Vingt ans après, encore des défis
Deux décennies après la mise en œuvre de la PAU, beaucoup de défis demeurent malheureusement d’actualité et se trouvent être renforcés par des enjeux nouveaux. Pour le commissaire Kako Nubukpo, en charge du Département de l’Agriculture, des Ressources en Eau et de l’Environnement, la mise en œuvre de la PAU pendant les deux décennies a été marquée par une croissance démographique soutenue, notamment dans les pays sahéliens de l’Union, ainsi qu’une urbanisation galopante. Elle a été également marquée par une accentuation des effets de la variabilité et du changement climatique (sécheresse, inondation, dégradation des ressources naturelles) et d’une insécurité tentaculaire des personnes et des biens, qui touche plus de la moitié des pays de l’Union. Ce contexte impacte la vie économique et principalement la sécurité alimentaire et nutritionnelle des populations, avec des épisodes de crises dans certains des Etats membres. « Les effets combinés du changement climatique, des conflits et des imperfections du marché ont fragilisé le tissu productif du secteur agrosylvopastoral et halieutique et la capacité de résilience des populations. A travers ce colloque, nous voulons réaffirmer l’engagement de la Commission de l’UEMOA à interagir avec tous les acteurs, pour la redéfinition de la Politique Agricole de l’Union et pour la prise en compte des enjeux nouveaux », a-t-il relevé.

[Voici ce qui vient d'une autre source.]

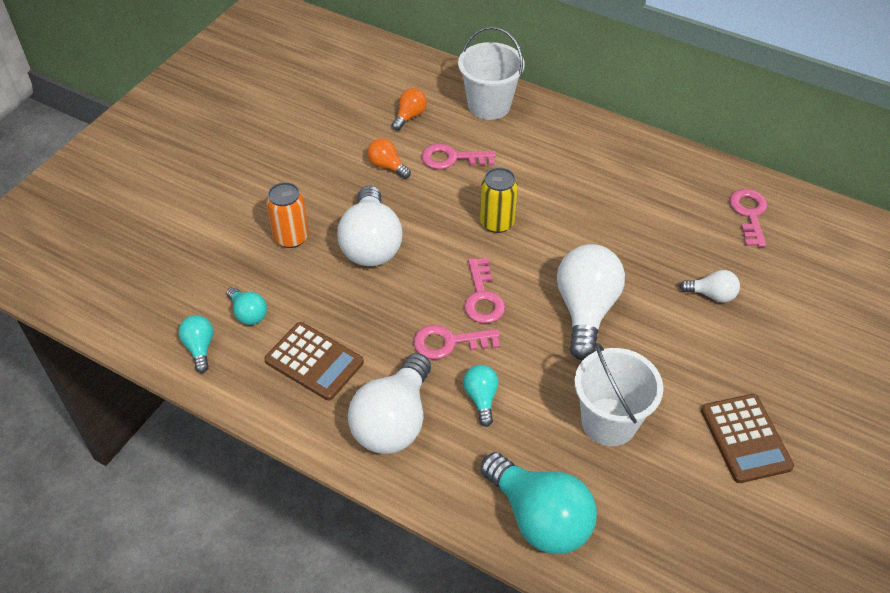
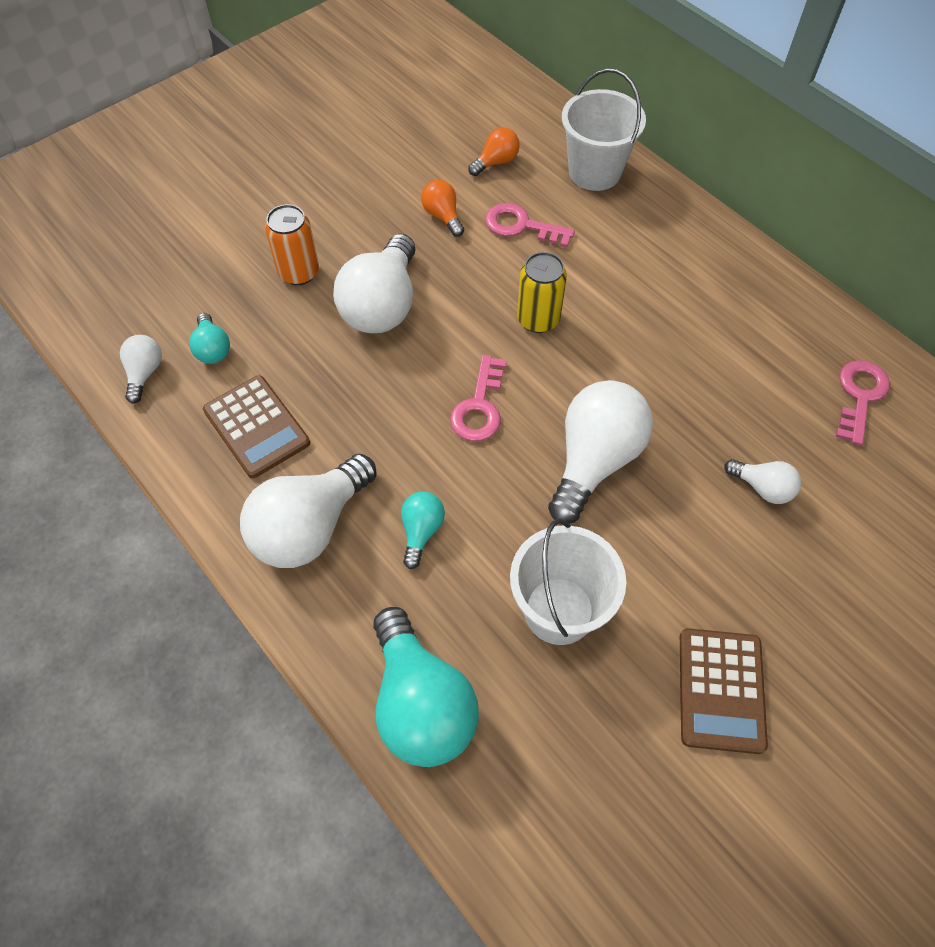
camera: 20 degrees right, 10 degrees up
(200, 348) = (145, 373): turquoise light bulb -> white light bulb
(449, 342) = (416, 450): pink key -> none

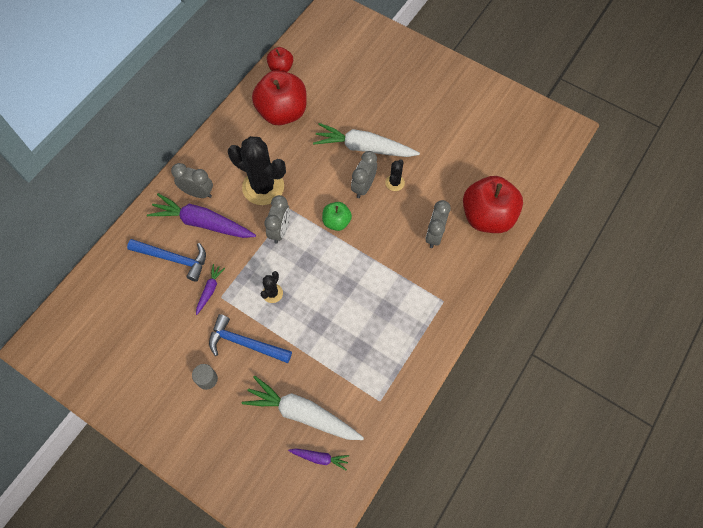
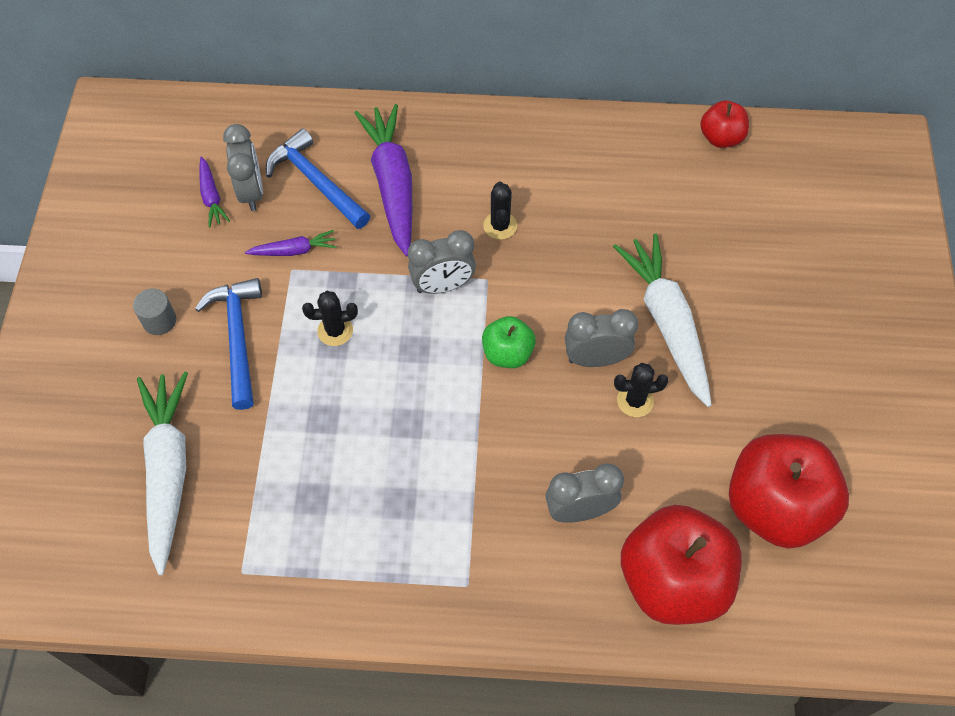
camera: 60 degrees right, 5 degrees down
(173, 259) = (316, 182): blue hammer -> blue hammer turned 150 degrees clockwise
(198, 193) = (435, 153): grey clock -> grey clock (251, 192)
(263, 187) = (500, 226): black cactus -> black cactus, size x0.46
(282, 112) = (644, 182): red apple -> red apple (775, 506)
(319, 458) = (110, 531): purple carrot -> purple carrot (211, 197)

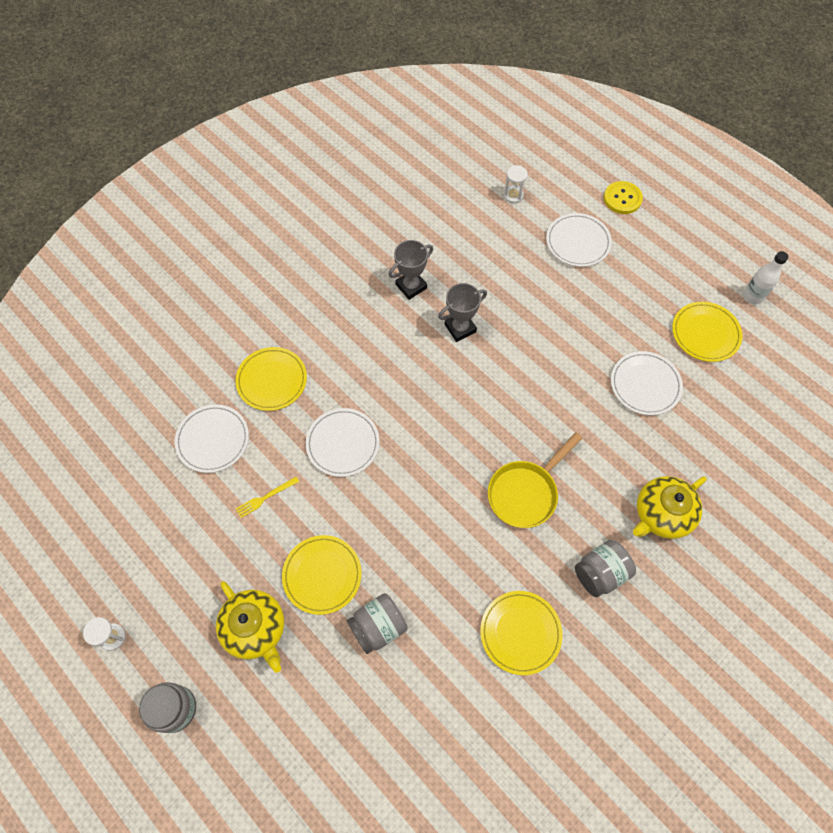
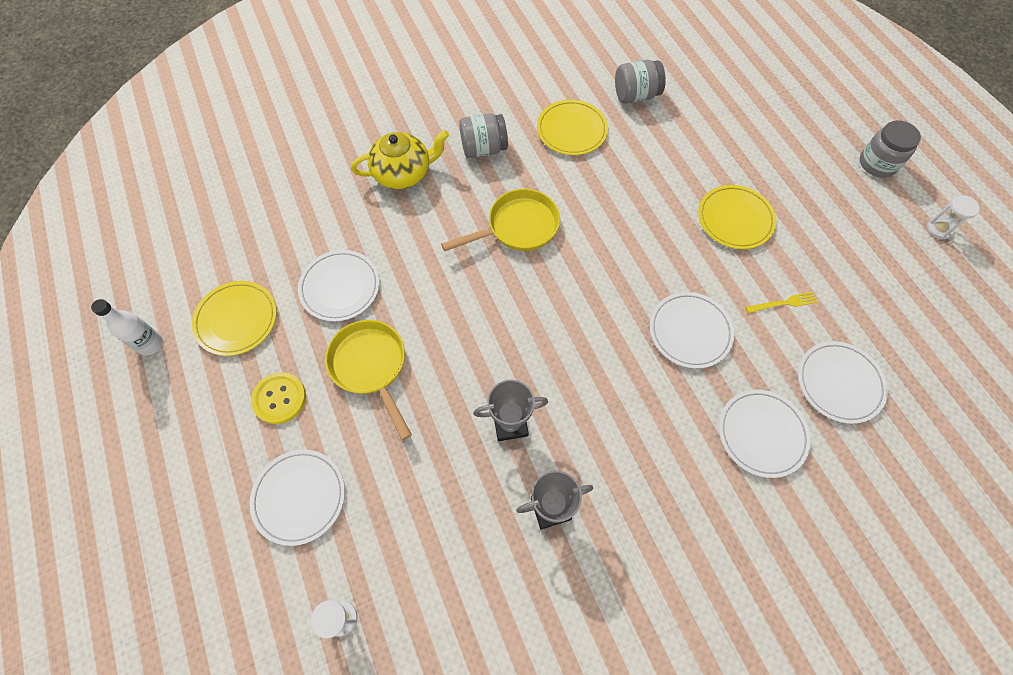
camera: 160 degrees left, 0 degrees up
(255, 629) = (803, 197): yellow teapot -> none
(272, 380) = (761, 434): yellow plate -> white plate
(378, 627) = (692, 168): grey jar -> grey jar (635, 95)
(582, 333) = (371, 367): none -> yellow pan
(622, 199) = (193, 549): yellow button -> yellow button (279, 398)

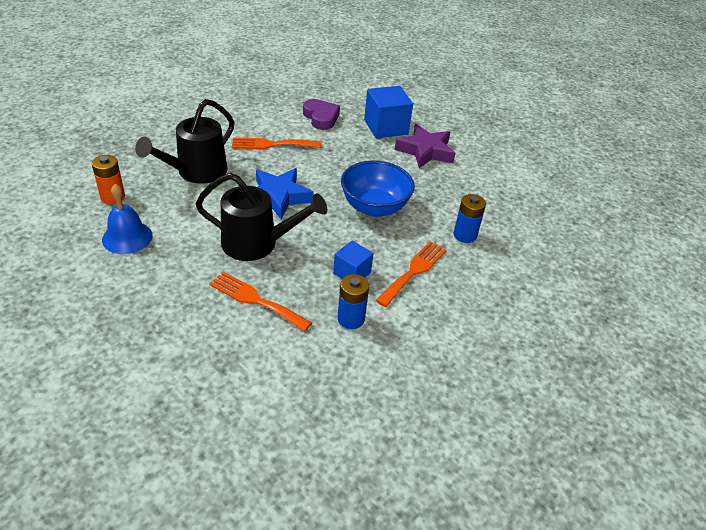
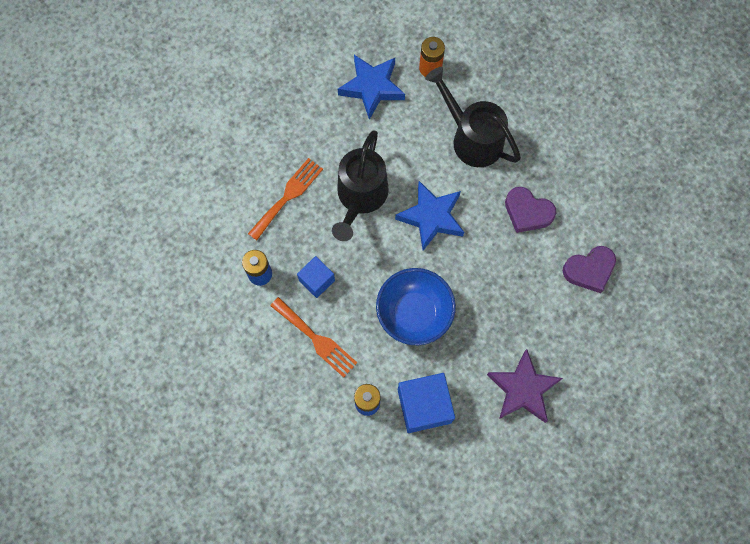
camera: 100 degrees right, 30 degrees up
(127, 237) = (372, 88): blue bell -> blue star
(271, 144) = (527, 212): orange fork -> purple heart
(386, 127) = (574, 348): blue cube -> blue cube (424, 406)

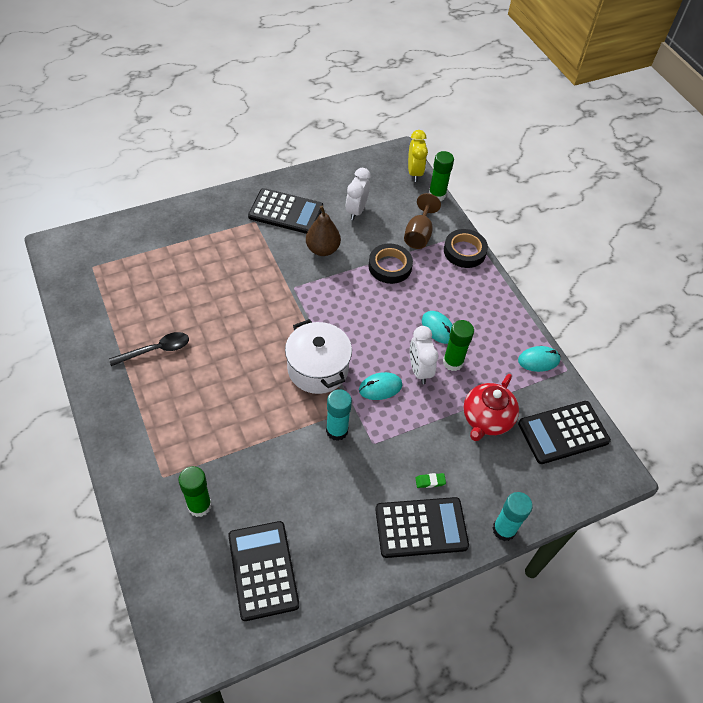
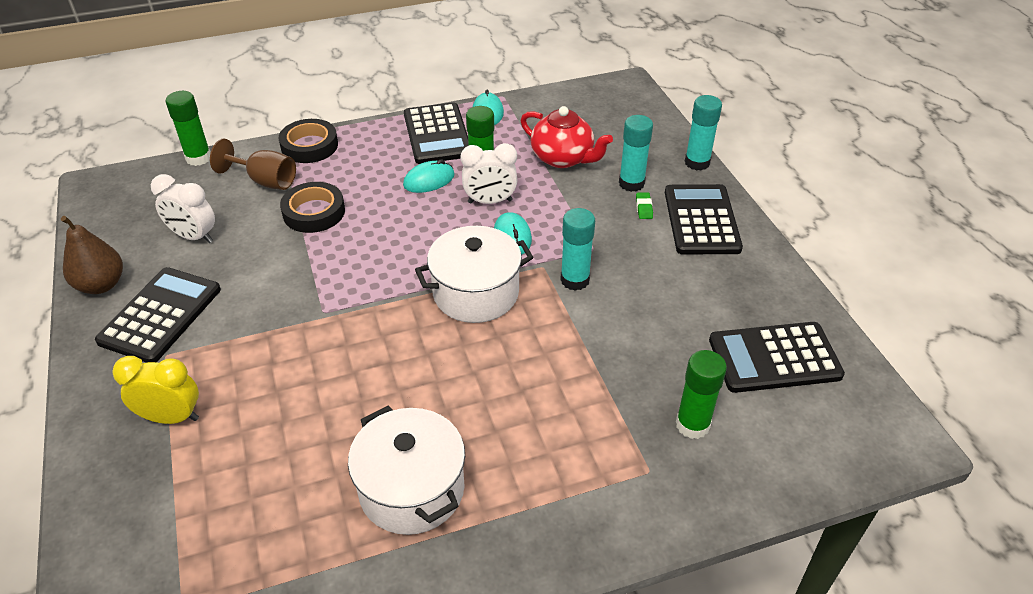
camera: 80 degrees left, 10 degrees down
(156, 350) = (412, 489): black spoon -> white pot
(322, 249) = (258, 277): brown pear -> brown pear (101, 285)
(414, 173) = (144, 174): yellow clock -> yellow clock (171, 417)
(462, 472) = (631, 183): none -> turquoise glue stick
(563, 432) = (581, 110): black calculator -> black calculator (437, 134)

De son côté, M. Mamadou Serifo Jaquité, commissaire en charge du Développement humain, a fait savoir que la triple crise sécuritaire, climatique et celle des intrants, consécutive à la guerre russo-ukrainienne, renvoie à la dure réalité de la grande dépendance de l’Union vis- à vis des chocs exogènes et endogènes. Et pourtant, il est établi que notre région dispose des ressources minières (phosphates) et naturelles (terres arables, eau) suffisantes pour assurer notre souveraineté alimentaire et nutritionnelle. « Les tendances lourdes comme la démographie soutenue, le changement climatique et l’insécurité ayant caractérisé l’espace régional, ces deux dernières décennies, suffisent-elles pour expliquer les performances des politiques publiques dans le domaine agricole et en particulier, celles de la Politique Agricole de l’Union ? Ces politiques, reflètent-elles les enjeux actuels du secteur agricole ? Les instruments de politique publique déployés sont-ils en adéquation avec les défis actuels du secteur agricole ? », a-t-il interrogé.